#### [Assignment]
Print the records below exactly. Omit every picture.
[[ Supplied entries open ]]
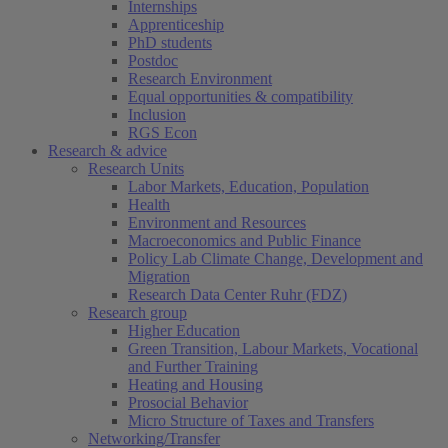
Internships
Apprenticeship
PhD students
Postdoc
Research Environment
Equal opportunities & compatibility
Inclusion
RGS Econ
Research & advice
Research Units
Labor Markets, Education, Population
Health
Environment and Resources
Macroeconomics and Public Finance
Policy Lab Climate Change, Development and
Migration
Research Data Center Ruhr (FDZ)
Research group
Higher Education
Green Transition, Labour Markets, Vocational
and Further Training
Heating and Housing
Prosocial Behavior
Micro Structure of Taxes and Transfers
Networking/Transfer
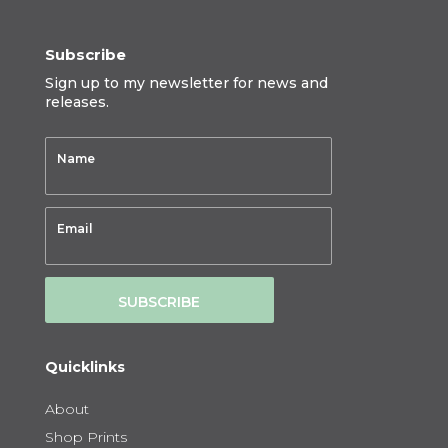
Subscribe
Sign up to my newsletter for news and
releases.
SUBSCRIBE
Quicklinks
About
Shop Prints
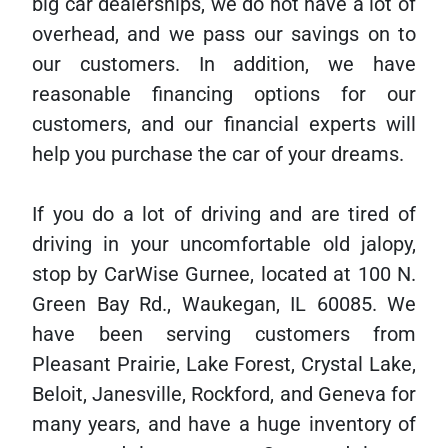
big car dealerships, we do not have a lot of
overhead, and we pass our savings on to
our customers. In addition, we have
reasonable financing options for our
customers, and our financial experts will
help you purchase the car of your dreams.
If you do a lot of driving and are tired of
driving in your uncomfortable old jalopy,
stop by CarWise Gurnee, located at 100 N.
Green Bay Rd., Waukegan, IL 60085. We
have been serving customers from
Pleasant Prairie, Lake Forest, Crystal Lake,
Beloit, Janesville, Rockford, and Geneva for
many years, and have a huge inventory of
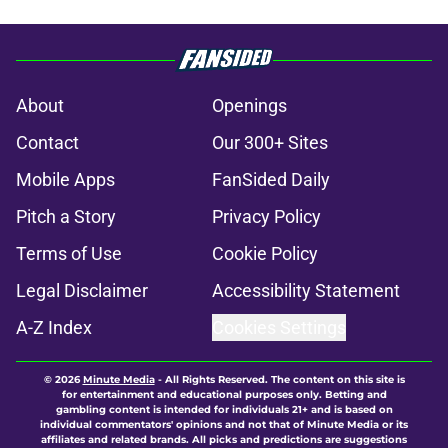
About
Openings
Contact
Our 300+ Sites
Mobile Apps
FanSided Daily
Pitch a Story
Privacy Policy
Terms of Use
Cookie Policy
Legal Disclaimer
Accessibility Statement
A-Z Index
Cookies Settings
© 2026
Minute Media
-
All Rights Reserved. The content on this site is
for entertainment and educational purposes only. Betting and
gambling content is intended for individuals 21+ and is based on
individual commentators' opinions and not that of Minute Media or its
affiliates and related brands. All picks and predictions are suggestions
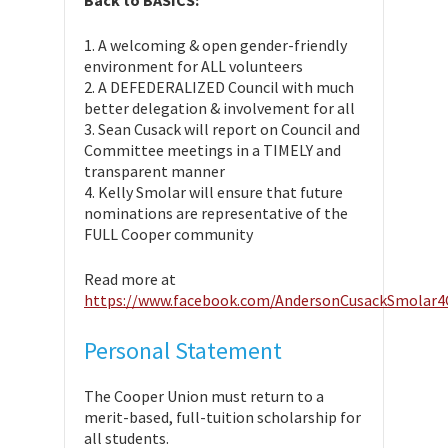
Back to BASICS:
1. A welcoming & open gender-friendly
environment for ALL volunteers
2. A DEFEDERALIZED Council with much
better delegation & involvement for all
3. Sean Cusack will report on Council and
Committee meetings in a TIMELY and
transparent manner
4. Kelly Smolar will ensure that future
nominations are representative of the
FULL Cooper community
Read more at
https://www.facebook.com/AndersonCusackSmolar
Personal Statement
The Cooper Union must return to a
merit-based, full-tuition scholarship for
all students.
[[ Supplied entries closed ]]
#### [Output for this task]
Internships
Apprenticeship
PhD students
Postdoc
Research Environment
Equal opportunities & compatibility
Inclusion
RGS Econ
Research & advice
Research Units
Labor Markets, Education, Population
Health
Environment and Resources
Macroeconomics and Public Finance
Policy Lab Climate Change, Development and
Migration
Research Data Center Ruhr (FDZ)
Research group
Higher Education
Green Transition, Labour Markets, Vocational
and Further Training
Heating and Housing
Prosocial Behavior
Micro Structure of Taxes and Transfers
Networking/Transfer
Subscribe
Sign up to my newsletter for news and
releases.
SUBSCRIBE
Quicklinks
About
Shop Prints
big car dealerships, we do not have a lot of
overhead, and we pass our savings on to
our customers. In addition, we have
reasonable financing options for our
customers, and our financial experts will
help you purchase the car of your dreams.
If you do a lot of driving and are tired of
driving in your uncomfortable old jalopy,
stop by CarWise Gurnee, located at 100 N.
Green Bay Rd., Waukegan, IL 60085. We
have been serving customers from
Pleasant Prairie, Lake Forest, Crystal Lake,
Beloit, Janesville, Rockford, and Geneva for
many years, and have a huge inventory of
About
Openings
Contact
Our 300+ Sites
Mobile Apps
FanSided Daily
Pitch a Story
Privacy Policy
Terms of Use
Cookie Policy
Legal Disclaimer
Accessibility Statement
A-Z Index
Cookies Settings
© 2026
Minute Media
-
All Rights Reserved. The content on this site is
for entertainment and educational purposes only. Betting and
gambling content is intended for individuals 21+ and is based on
individual commentators' opinions and not that of Minute Media or its
affiliates and related brands. All picks and predictions are suggestions
Back to BASICS:
1. A welcoming & open gender-friendly
environment for ALL volunteers
2. A DEFEDERALIZED Council with much
better delegation & involvement for all
3. Sean Cusack will report on Council and
Committee meetings in a TIMELY and
transparent manner
4. Kelly Smolar will ensure that future
nominations are representative of the
FULL Cooper community
Read more at
https://www.facebook.com/AndersonCusackSmolar
Personal Statement
The Cooper Union must return to a
merit-based, full-tuition scholarship for
all students.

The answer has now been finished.